# AIM OF THE TASK
Turn the text read from all the items below into a JSON list of strings, one string per line, with blank lines left out. Leave the pictures out of the answer.

# RECORDS SUPPLIED
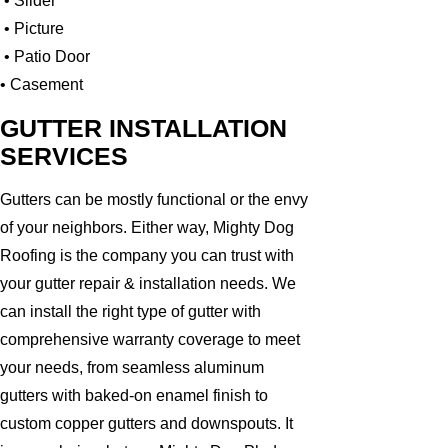
• Slider
• Picture
• Patio Door
• Casement
GUTTER INSTALLATION
SERVICES
Gutters can be mostly functional or the envy
of your neighbors. Either way, Mighty Dog
Roofing is the company you can trust with
your gutter repair & installation needs. We
can install the right type of gutter with
comprehensive warranty coverage to meet
your needs, from seamless aluminum
gutters with baked-on enamel finish to
custom copper gutters and downspouts. It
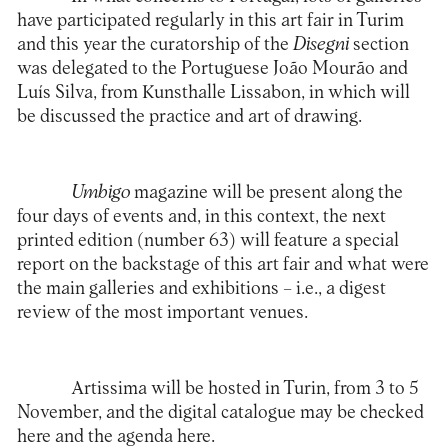
have participated regularly in this art fair in Turim
and this year the curatorship of the
Disegni
section
was delegated to the Portuguese João Mourão and
Luís Silva, from
Kunsthalle Lissabon
, in which will
be discussed the practice and art of drawing.
Umbigo
magazine will be present along the
four days of events and, in this context, the next
printed edition (number 63) will feature a special
report on the backstage of this art fair and what were
the main galleries and exhibitions – i.e., a digest
review of the most important venues.
Artissima will be hosted in Turin, from 3 to 5
November, and the digital catalogue may be checked
here
and the agenda
here
.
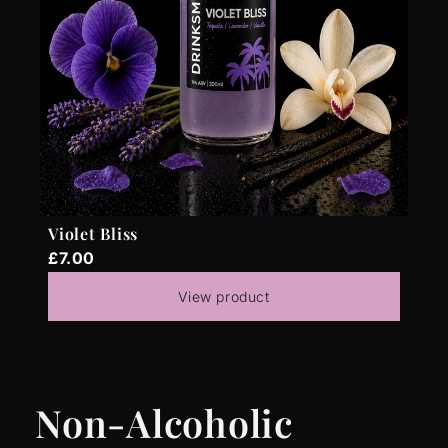
Violet Bliss
£7.00
View product
Non-Alcoholic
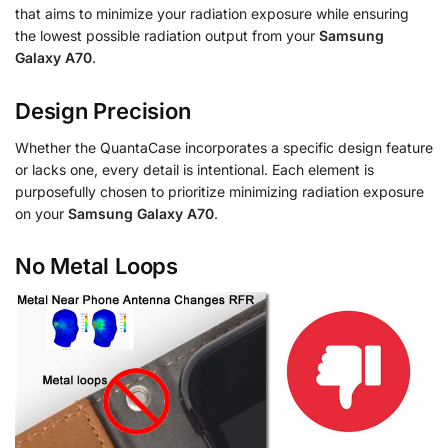
that aims to minimize your radiation exposure while ensuring
the lowest possible radiation output from your
Samsung
Galaxy A70
.
Design Precision
Whether the QuantaCase incorporates a specific design feature
or lacks one, every detail is intentional. Each element is
purposefully chosen to prioritize minimizing radiation exposure
on your
Samsung Galaxy A70
.
No Metal Loops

# OUTPUT BELOW
[
  "• Slider",
  "• Picture",
  "• Patio Door",
  "• Casement",
  "GUTTER INSTALLATION",
  "SERVICES",
  "Gutters can be mostly functional or the envy",
  "of your neighbors. Either way, Mighty Dog",
  "Roofing is the company you can trust with",
  "your gutter repair & installation needs. We",
  "can install the right type of gutter with",
  "comprehensive warranty coverage to meet",
  "your needs, from seamless aluminum",
  "gutters with baked-on enamel finish to",
  "custom copper gutters and downspouts. It",
  "have participated regularly in this art fair in Turim",
  "and this year the curatorship of the",
  "Disegni",
  "section",
  "was delegated to the Portuguese João Mourão and",
  "Luís Silva, from",
  "Kunsthalle Lissabon",
  ", in which will",
  "be discussed the practice and art of drawing.",
  "Umbigo",
  "magazine will be present along the",
  "four days of events and, in this context, the next",
  "printed edition (number 63) will feature a special",
  "report on the backstage of this art fair and what were",
  "the main galleries and exhibitions – i.e., a digest",
  "review of the most important venues.",
  "Artissima will be hosted in Turin, from 3 to 5",
  "November, and the digital catalogue may be checked",
  "here",
  "and the agenda",
  "here",
  ".",
  "Violet Bliss",
  "£7.00",
  "View product",
  "Non-Alcoholic",
  "that aims to minimize your radiation exposure while ensuring",
  "the lowest possible radiation output from your",
  "Samsung",
  "Galaxy A70",
  ".",
  "Design Precision",
  "Whether the QuantaCase incorporates a specific design feature",
  "or lacks one, every detail is intentional. Each element is",
  "purposefully chosen to prioritize minimizing radiation exposure",
  "on your",
  "Samsung Galaxy A70",
  ".",
  "No Metal Loops"
]